According to the group that made the allegations, workers can be seen in the video repeatedly failing to kill horses with one rifle shot, and then leaving the animals in pain for a prolonged period.
"I feel that the footage from the Bouvry plant shows levels of suffering that are unacceptable," said Dr. Mary Richardson, a veterinarian with the coalition.
Another expert associated with the horse protection group said it appeared many horses were still showing voluntary movements and clearly breathing when they were suspended.
"This indicates these horses were likely conscious as they were being hoisted high into the air with one leg bearing their entire weight, and while their necks were cut down to the carotid arteries on both sides," said veterinarian Dr. Debi Zimmermann.

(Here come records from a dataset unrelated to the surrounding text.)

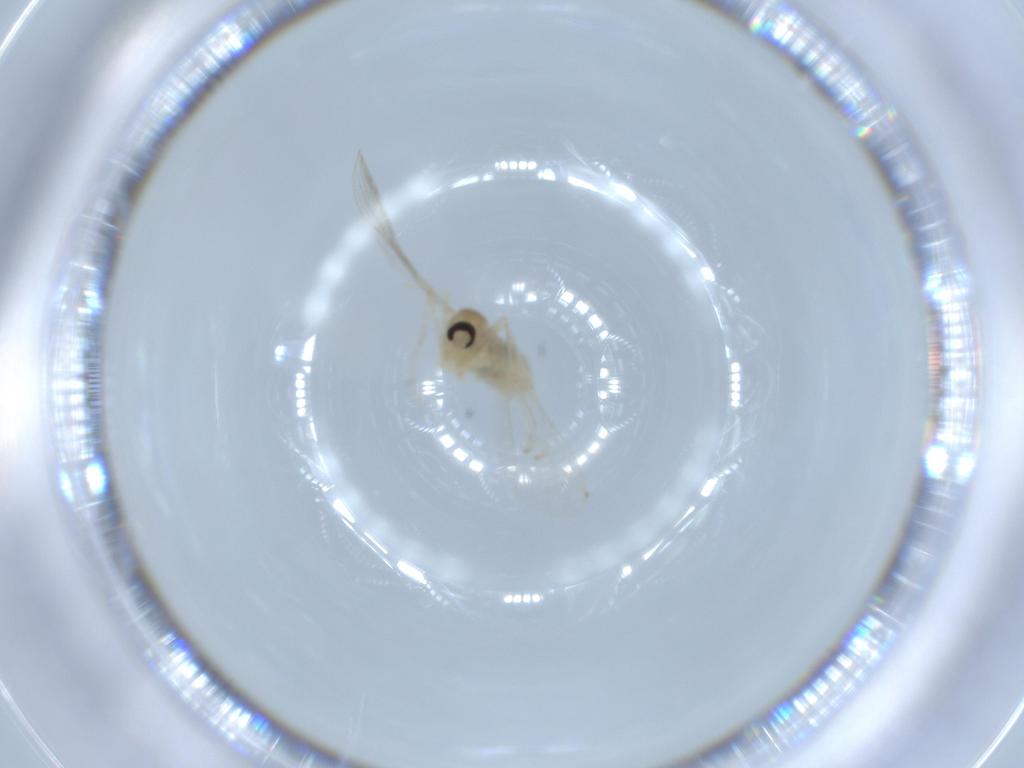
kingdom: Animalia
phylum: Arthropoda
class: Insecta
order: Diptera
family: Cecidomyiidae
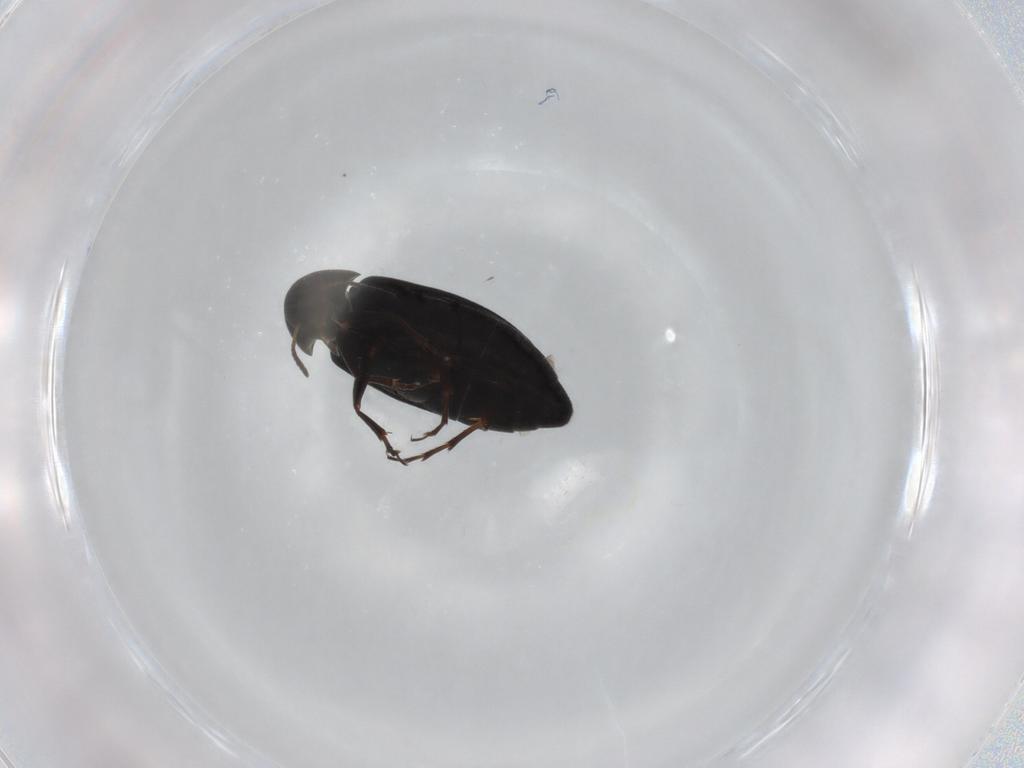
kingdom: Animalia
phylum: Arthropoda
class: Insecta
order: Coleoptera
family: Scraptiidae
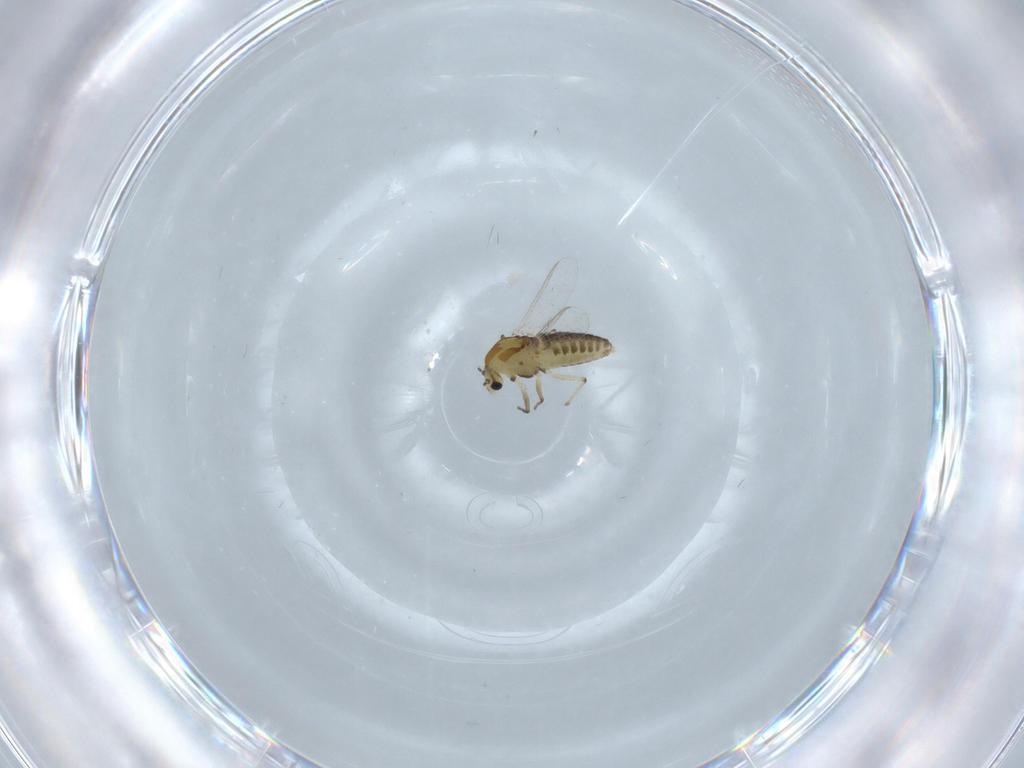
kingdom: Animalia
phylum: Arthropoda
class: Insecta
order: Diptera
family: Chironomidae
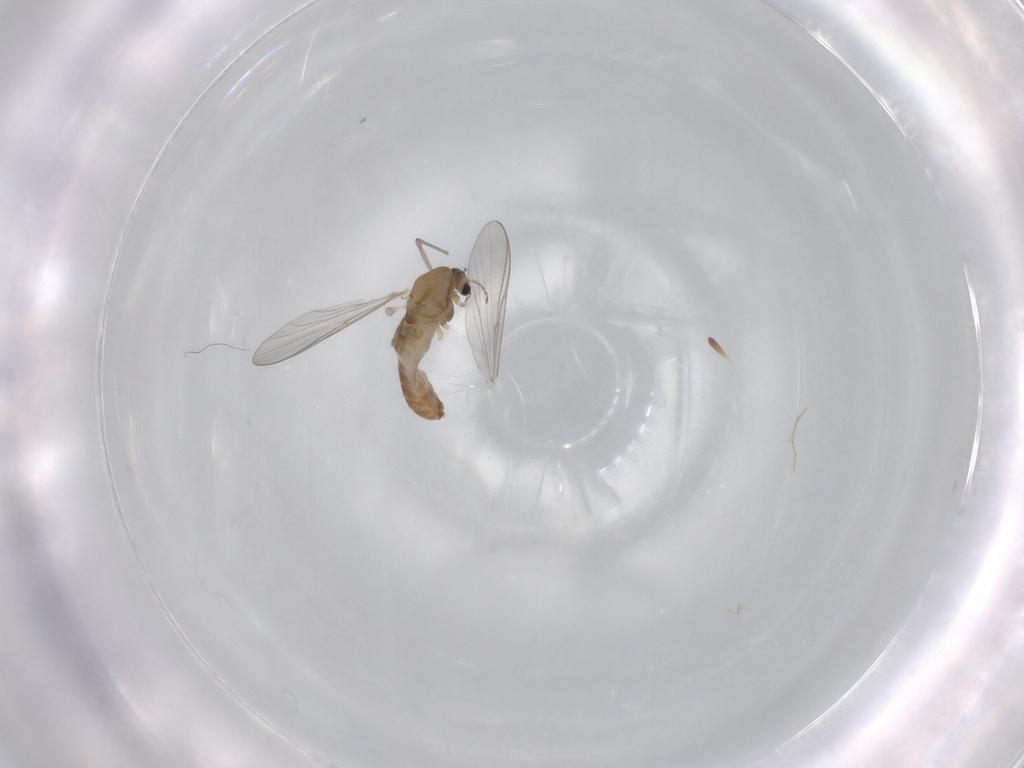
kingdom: Animalia
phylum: Arthropoda
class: Insecta
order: Diptera
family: Chironomidae
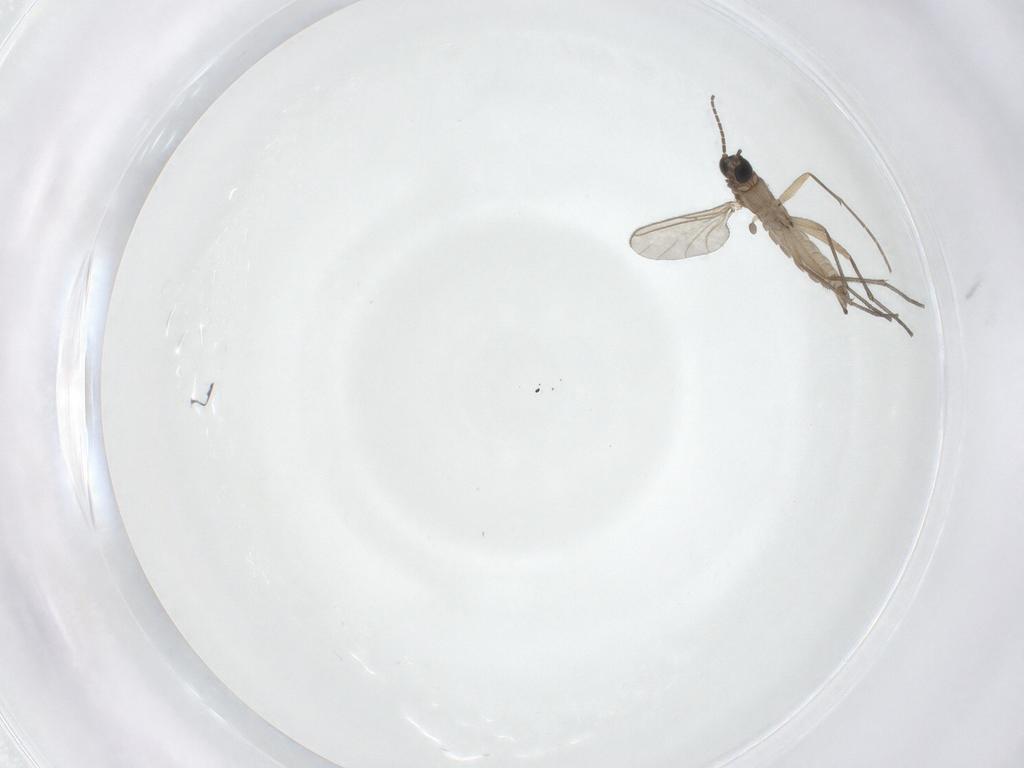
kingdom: Animalia
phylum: Arthropoda
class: Insecta
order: Diptera
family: Sciaridae
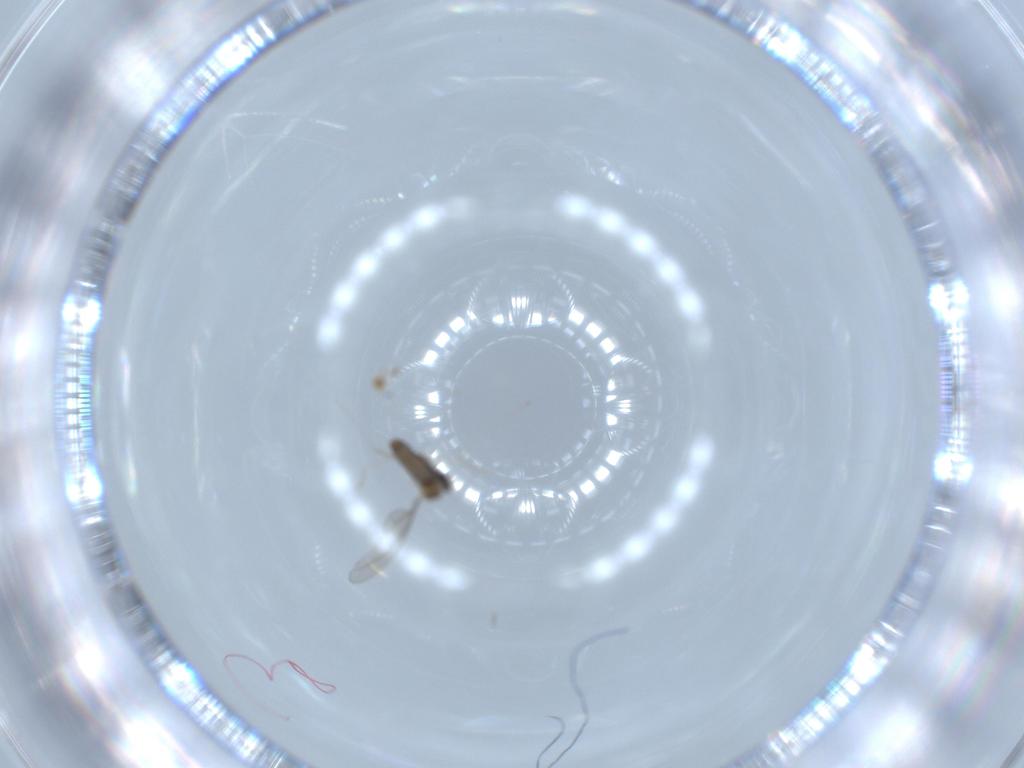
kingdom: Animalia
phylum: Arthropoda
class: Insecta
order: Diptera
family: Cecidomyiidae
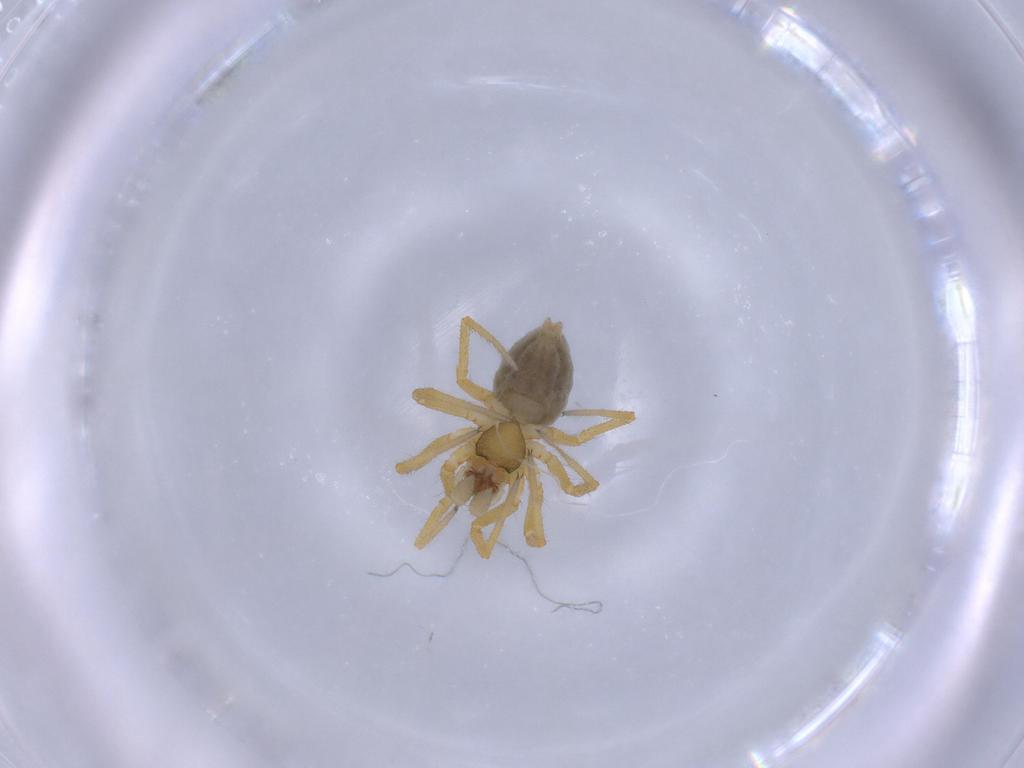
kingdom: Animalia
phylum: Arthropoda
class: Arachnida
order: Araneae
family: Linyphiidae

The coalition also complained to the Canadian Food Inspection Agency (CFIA), which oversees the operations of slaughterhouses, alleging that the company has violated meat inspection laws.
The agency confirmed Thursday it has been investigating the company's killing practices at its Alberta plant, and another it owns in Massueville, Que., Viande Richelieu.
"The agency is validating and investigating the allegations presented in the video and actions will be taken to ensure vigilance and respect with regards to appropriate duty of care and humane treatment of animals," said CFIA media relations officer Guy Gravelle.
"The CFIA takes allegations of abuse very seriously and investigates all reports of abuse."